___ Page text

There’s two routes to growth: migrants or fairer tax

There is two routes? Or there are two routes? There’re

17 thoughts on “Seriously?”

  1. Bloke in the Fourth Reich

    Are, but I don’t think the contraction used is wrong. It’s at least universal in spoken English, and isn’t objectively wrong, unlike Americanisms like “I could care less”, or that widely used incorrect prefix, irre-somethingorother? I can’t bring to the front of my Sunday morning mind.

  2. “It’s at least universal in spoken English”

    About 30-40 years ago from memory? Prior to that, it sounded as wrong as “I is”. Still does to me, but – its progress, innit.

  3. Bloke in the Fourth Reich

    PF, languages evolve. If they didn’t, you’d still be speaking King James English. Doubtleſs ſome contemporarieſ complained about þe moderne, progreſsive, proſe choſen for þat book.

  4. The correct spoken contraction is there’re, but seldom used in writing – the incorrect contraction is used instead.

    English (1950s/60s) lessons: we were taught contractions must not be used in writing except for quoted speech, or poems.

  5. “…you’d still be speaking King James English…”

    As I remember hearing every Sunday, from birth to whenever it was that the Church of England lost the plot.

    What we have now is what my dear old dad used to call “DHS English”. No wonder nobody bothers to go any more.

    /grumpyoldgitrant

  6. Even ‘route’ sounds wrong.
    E.g.
    There are two ways to Northern Ireland, boat or flight.
    NCL-BFS and Cairnryan-Larne are the routes.

    Peace, easy taxes, security and justice are ways to prosperity.
    Abolishing SDLT, staying out of foreign wars and building more prisons are examples of routes.
    Imv of course.

  7. – its progress, innit.

    That’s a shamefully incorrect correct use of “innit” for “progress”.

    Proper contemporary use should be as in:
    “We iz gonna rob da store, innit.”

  8. I presume “demographer” is another imaginary talent to come out of your “world leading” university system?

______
___ Listed entries

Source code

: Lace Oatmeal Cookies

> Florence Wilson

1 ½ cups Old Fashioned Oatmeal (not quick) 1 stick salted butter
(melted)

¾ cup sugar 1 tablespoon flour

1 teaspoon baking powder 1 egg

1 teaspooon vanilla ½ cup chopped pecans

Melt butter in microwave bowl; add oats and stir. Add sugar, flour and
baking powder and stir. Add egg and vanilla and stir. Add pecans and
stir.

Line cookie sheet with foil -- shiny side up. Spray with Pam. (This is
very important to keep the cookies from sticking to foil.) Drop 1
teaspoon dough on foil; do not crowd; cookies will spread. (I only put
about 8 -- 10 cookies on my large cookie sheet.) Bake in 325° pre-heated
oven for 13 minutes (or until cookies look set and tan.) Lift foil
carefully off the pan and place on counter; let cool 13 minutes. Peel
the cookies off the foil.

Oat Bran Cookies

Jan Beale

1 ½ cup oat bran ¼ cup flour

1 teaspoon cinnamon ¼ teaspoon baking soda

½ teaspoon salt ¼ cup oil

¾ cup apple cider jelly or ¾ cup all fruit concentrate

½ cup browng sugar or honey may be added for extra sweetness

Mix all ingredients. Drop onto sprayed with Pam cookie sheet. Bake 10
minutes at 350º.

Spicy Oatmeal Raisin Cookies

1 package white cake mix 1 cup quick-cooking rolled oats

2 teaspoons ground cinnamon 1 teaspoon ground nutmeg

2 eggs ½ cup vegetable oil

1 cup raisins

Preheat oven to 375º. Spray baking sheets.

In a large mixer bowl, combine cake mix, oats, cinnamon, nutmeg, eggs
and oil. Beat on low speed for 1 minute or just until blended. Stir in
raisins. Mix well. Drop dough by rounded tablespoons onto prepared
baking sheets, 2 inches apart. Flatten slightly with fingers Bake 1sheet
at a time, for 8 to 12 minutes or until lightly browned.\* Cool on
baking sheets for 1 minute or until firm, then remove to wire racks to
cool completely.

______

Action item:
Could you transcribe the comment thread about "there's" versus "there are," starting at the words "What we have" and stopping after "boat or flight.", character for character?

Output below:
What we have now is what my dear old dad used to call “DHS English”. No wonder nobody bothers to go any more.

    /grumpyoldgitrant

  6. Even ‘route’ sounds wrong.
    E.g.
    There are two ways to Northern Ireland, boat or flight.